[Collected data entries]
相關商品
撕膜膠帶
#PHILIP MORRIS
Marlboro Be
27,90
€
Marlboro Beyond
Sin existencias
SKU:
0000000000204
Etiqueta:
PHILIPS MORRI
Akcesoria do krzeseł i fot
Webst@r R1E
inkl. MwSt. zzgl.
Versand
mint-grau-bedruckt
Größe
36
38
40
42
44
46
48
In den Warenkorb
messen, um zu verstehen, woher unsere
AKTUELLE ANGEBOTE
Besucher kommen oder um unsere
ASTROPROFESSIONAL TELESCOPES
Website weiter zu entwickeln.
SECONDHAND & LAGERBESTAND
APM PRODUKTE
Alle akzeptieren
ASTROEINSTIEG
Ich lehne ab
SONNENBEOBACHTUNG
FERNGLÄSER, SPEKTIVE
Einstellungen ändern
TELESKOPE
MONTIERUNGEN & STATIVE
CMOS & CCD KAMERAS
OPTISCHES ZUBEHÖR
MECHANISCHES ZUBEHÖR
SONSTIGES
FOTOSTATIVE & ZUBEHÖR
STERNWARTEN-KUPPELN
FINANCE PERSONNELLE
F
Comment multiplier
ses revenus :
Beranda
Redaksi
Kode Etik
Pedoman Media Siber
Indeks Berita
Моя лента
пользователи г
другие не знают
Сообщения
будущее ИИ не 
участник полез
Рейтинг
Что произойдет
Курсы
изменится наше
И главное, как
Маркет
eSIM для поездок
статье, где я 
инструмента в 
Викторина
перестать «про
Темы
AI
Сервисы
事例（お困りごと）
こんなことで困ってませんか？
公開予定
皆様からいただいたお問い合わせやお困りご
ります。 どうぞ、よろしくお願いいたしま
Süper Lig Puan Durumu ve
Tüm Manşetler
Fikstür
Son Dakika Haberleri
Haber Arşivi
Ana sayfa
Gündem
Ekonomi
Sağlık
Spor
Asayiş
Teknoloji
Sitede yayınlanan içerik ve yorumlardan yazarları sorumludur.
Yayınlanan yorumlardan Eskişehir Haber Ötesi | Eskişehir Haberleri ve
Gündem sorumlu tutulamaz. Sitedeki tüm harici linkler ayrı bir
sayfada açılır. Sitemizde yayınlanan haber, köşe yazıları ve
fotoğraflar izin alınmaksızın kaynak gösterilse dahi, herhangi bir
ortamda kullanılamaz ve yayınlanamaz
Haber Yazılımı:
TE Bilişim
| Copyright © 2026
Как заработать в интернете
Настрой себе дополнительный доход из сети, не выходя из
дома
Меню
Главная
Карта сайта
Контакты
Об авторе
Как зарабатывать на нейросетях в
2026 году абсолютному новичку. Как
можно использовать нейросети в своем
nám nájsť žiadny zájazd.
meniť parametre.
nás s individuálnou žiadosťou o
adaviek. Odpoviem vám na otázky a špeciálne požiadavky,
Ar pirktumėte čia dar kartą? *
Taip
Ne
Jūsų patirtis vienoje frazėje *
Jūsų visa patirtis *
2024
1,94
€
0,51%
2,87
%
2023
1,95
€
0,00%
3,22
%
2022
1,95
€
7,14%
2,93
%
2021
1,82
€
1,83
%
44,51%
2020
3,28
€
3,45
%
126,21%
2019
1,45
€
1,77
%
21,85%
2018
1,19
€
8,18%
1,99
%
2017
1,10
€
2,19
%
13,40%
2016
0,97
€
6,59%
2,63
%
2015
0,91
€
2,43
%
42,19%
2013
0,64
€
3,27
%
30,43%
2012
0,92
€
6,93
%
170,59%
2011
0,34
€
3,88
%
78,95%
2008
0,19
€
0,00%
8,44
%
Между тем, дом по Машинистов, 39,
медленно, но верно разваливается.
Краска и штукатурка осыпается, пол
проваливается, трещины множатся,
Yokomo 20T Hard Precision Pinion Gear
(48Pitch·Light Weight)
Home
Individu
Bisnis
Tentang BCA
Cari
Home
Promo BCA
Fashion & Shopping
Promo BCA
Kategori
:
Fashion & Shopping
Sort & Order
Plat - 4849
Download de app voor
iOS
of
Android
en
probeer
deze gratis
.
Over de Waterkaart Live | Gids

### [WORK TO BE COMPLETED]
Count the lines in the items above that contain the string "Haberleri", with case counting. Reply with the number only.

### [COMPLETED TASK]
2